The Italian frigate Giuseppe Garibaldi was a steam frigate of the Regia Marina of Italy. It was the first ship to be named after General Giuseppe Garibaldi.

==Service==
She was laid down in the royal shipyard at Castellammare di Stabia on 1 April 1857 and launched in January 1860, entering service in the Real Marina of the Kingdom of the Two Sicilies on 10 July 1860, under the name Borbone.

In August 1860 she reached Messina to assist other naval ships based there to hold up Garibaldi's advance, exchanging fire with the former Bourbon ship Veloce, which had been captured by the Garibaldian forces and renamed Tüköry after Lajos Tüköry, a Hungarian official who had been killed on 6 July 1860 at Palermo while taking part in the Expedition of the Thousand. On 7 September 1860 Garibaldi issued a decree that all the ships and arsenals of the former Bourbon fleet were to be incorporated into the King of Italy's fleet and two days after the Borbone (now renamed the Giuseppe Garibaldi) entered the Sardinian fleet it took part in the siege of Gaeta, the last Bourbon stronghold. She was incorporated into the Regia Marina on its creation in 1861 and was due for decommissioning in 1870, but was instead refitted after the Battle of Lissa due to a scarcity of available naval ships, with her armament improved, her superstructure lowered and her sails and rigging removed, at a cost of £200,000.

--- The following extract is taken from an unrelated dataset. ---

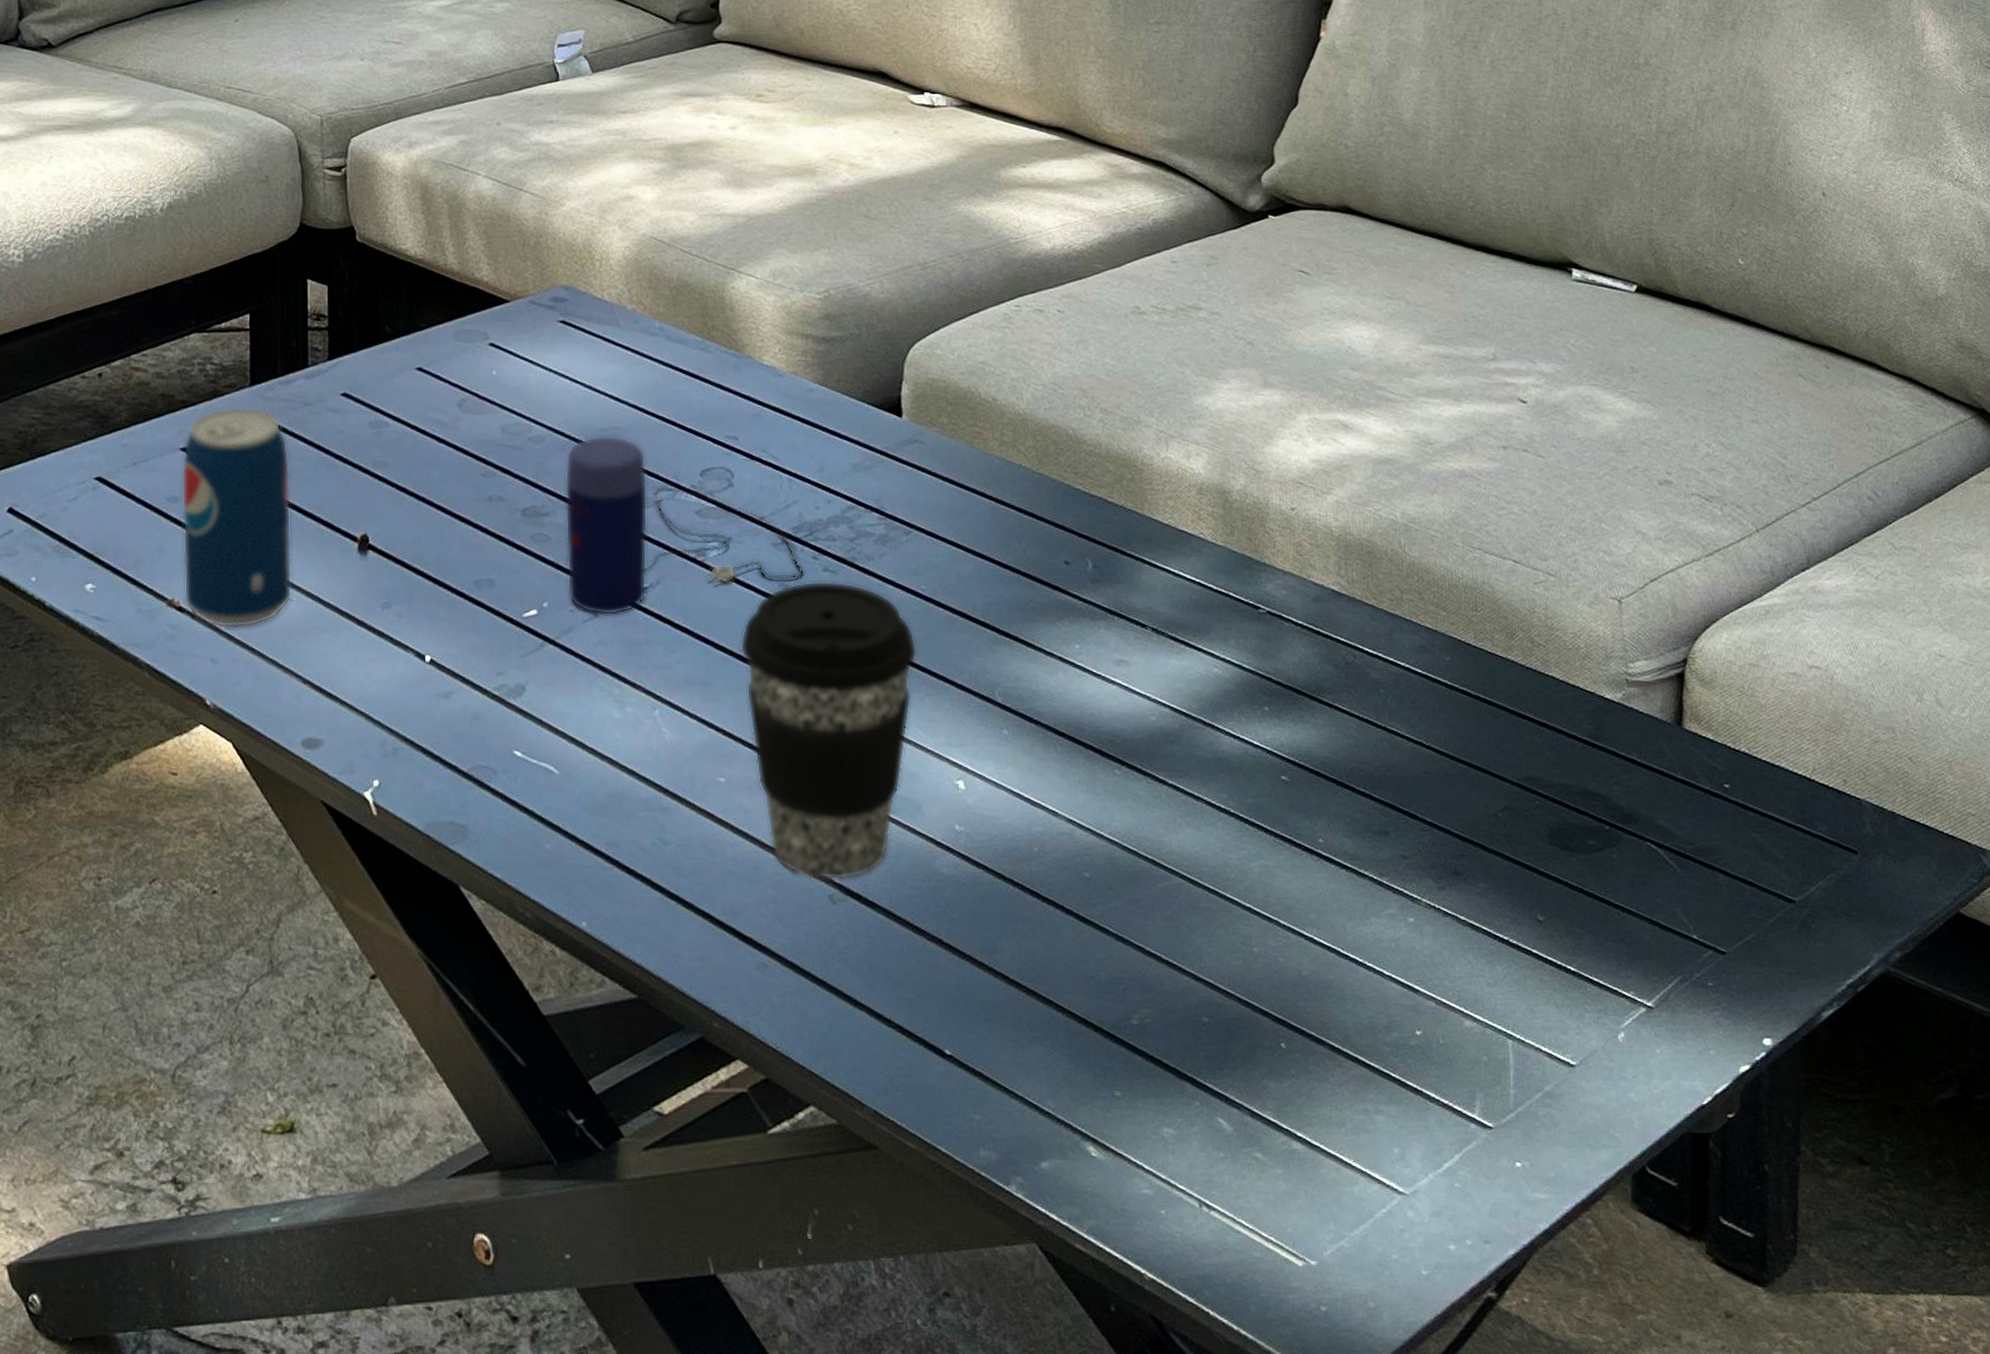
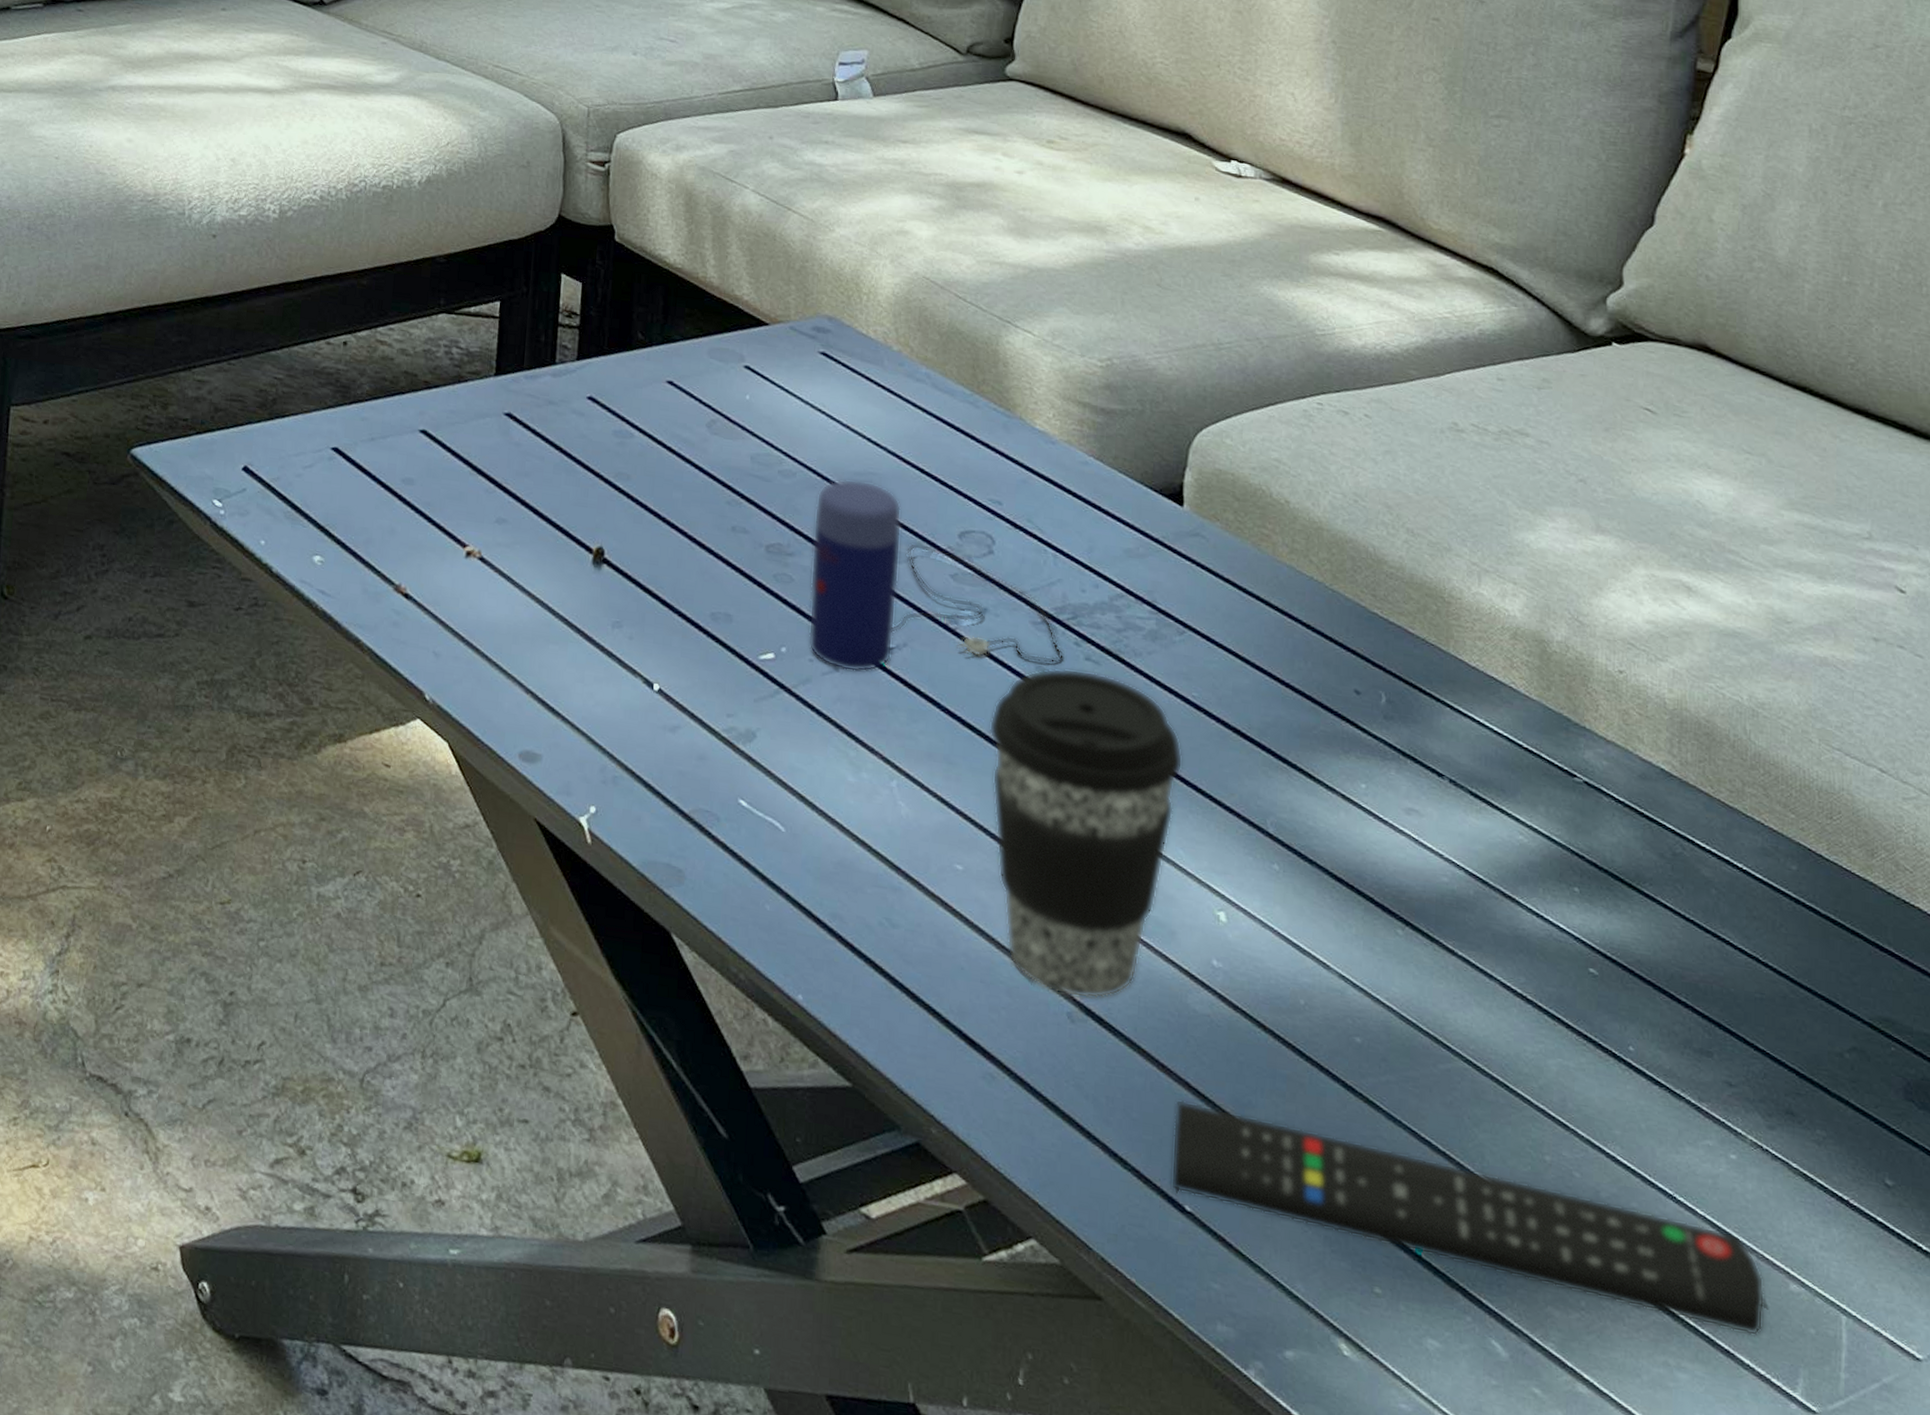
beverage can: present [182,407,292,628] -> none [411,394,529,626]
remote control: none [930,955,1445,1072] -> present [1170,1099,1765,1337]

On 16 November 1872 she left Naples for a circumnavigation of the globe, stopping at Gibraltar and Rio de Janeiro, rounding the Cape of Good Hope, and in 1873 visiting Australia, the Fiji Islands and Japan. After stopping there for around two months, she visited San Francisco and several ports in Mexico and Central and South America. She then rounded Cape Horn, stopped at Montevideo and set off for Italy, reaching Spezia on 22 October 1874.

She was reclassified as a corvette in 1877 and the following year her boilers were replaced. She made a second circumnavigation between 1879 and 1882, defending Italian communities in Latin America. Due to the Urabi revolt and the subsequent Anglo-French blockade of Egypt, she took 135 Italin and Austrian refugees from Port Said and transited through the Suez Canal in spite of the blockade. Future commander of the Italian navy, Paolo Thaon di Revel was on board during this voyage. The voyage concluded with Garibaldi's arrival in Naples, with the ship having travelled 42,000 nautical miles over three years and three months at sea.

She was modified in 1883 and stationed in the Red Sea, taking part in the defence of Massawa before being disarmed and converted into a hospital ship in 1893, upon which she was renamed Saati to free up the name for the new armoured cruiser then being planned. She was finally decommissioned on 16 December 1894 and broken up in 1899.